Available records:
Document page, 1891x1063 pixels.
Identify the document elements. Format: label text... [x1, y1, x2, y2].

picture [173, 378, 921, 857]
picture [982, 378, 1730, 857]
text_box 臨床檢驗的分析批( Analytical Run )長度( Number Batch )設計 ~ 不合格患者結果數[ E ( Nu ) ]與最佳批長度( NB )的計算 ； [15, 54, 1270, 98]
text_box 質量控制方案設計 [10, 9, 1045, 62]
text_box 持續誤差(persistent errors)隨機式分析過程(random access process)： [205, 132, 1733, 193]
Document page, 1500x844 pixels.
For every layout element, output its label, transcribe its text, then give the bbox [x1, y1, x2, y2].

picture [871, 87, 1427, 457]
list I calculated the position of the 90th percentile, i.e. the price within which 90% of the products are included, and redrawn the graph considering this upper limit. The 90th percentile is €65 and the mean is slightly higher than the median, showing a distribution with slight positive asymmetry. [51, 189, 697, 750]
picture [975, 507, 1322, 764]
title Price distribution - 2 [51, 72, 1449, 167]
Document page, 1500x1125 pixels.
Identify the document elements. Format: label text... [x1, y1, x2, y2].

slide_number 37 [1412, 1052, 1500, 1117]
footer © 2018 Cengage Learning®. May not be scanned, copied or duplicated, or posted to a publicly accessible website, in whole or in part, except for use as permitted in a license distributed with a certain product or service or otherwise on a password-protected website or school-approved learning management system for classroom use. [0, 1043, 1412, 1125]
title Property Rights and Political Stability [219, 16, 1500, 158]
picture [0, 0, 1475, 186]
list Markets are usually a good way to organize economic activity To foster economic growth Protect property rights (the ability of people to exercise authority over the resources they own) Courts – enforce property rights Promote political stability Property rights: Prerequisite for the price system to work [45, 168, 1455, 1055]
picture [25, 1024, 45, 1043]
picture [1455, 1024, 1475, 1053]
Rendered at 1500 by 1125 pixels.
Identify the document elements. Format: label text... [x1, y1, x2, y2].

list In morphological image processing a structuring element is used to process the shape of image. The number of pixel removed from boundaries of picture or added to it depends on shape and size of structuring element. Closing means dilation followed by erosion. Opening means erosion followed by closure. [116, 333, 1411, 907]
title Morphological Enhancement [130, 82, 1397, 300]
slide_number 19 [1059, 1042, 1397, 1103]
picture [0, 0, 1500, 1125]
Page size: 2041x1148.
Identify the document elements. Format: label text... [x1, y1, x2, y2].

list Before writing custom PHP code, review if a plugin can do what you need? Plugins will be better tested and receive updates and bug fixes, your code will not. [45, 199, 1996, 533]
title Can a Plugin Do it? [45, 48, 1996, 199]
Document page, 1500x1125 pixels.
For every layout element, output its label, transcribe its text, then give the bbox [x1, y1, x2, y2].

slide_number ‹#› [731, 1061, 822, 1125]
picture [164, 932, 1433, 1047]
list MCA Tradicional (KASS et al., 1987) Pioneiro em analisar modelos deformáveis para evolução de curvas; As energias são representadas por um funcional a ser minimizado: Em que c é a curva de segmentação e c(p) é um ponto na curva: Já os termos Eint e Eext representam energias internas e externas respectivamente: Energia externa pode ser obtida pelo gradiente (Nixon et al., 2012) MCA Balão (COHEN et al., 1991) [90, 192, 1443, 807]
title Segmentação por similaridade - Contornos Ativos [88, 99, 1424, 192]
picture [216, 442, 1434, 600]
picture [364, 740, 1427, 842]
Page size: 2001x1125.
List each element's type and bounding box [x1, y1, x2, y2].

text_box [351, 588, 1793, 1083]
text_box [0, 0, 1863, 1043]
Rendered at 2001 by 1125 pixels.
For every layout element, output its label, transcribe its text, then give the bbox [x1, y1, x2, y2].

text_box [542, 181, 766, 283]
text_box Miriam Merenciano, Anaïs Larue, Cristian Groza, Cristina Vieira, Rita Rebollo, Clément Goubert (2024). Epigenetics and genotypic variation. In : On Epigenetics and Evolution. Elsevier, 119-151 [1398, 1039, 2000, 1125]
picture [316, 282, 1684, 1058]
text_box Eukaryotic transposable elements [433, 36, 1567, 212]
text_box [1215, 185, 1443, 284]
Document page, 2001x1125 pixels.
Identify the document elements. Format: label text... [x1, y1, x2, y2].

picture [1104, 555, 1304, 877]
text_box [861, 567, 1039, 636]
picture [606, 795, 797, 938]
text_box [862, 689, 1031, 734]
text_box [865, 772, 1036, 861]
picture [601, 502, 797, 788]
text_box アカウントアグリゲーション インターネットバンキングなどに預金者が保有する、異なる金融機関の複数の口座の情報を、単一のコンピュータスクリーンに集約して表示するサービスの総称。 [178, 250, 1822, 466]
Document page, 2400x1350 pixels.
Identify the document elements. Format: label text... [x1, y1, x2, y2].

What to do: Output only the lines from the top of the entries through the one holding "Document page, 1500x844 pixels.", copied exactly.

Answer area:
Document page, 1891x1063 pixels.
Identify the document elements. Format: label text... [x1, y1, x2, y2].

picture [173, 378, 921, 857]
picture [982, 378, 1730, 857]
text_box 臨床檢驗的分析批( Analytical Run )長度( Number Batch )設計 ~ 不合格患者結果數[ E ( Nu ) ]與最佳批長度( NB )的計算 ； [15, 54, 1270, 98]
text_box 質量控制方案設計 [10, 9, 1045, 62]
text_box 持續誤差(persistent errors)隨機式分析過程(random access process)： [205, 132, 1733, 193]
Document page, 1500x844 pixels.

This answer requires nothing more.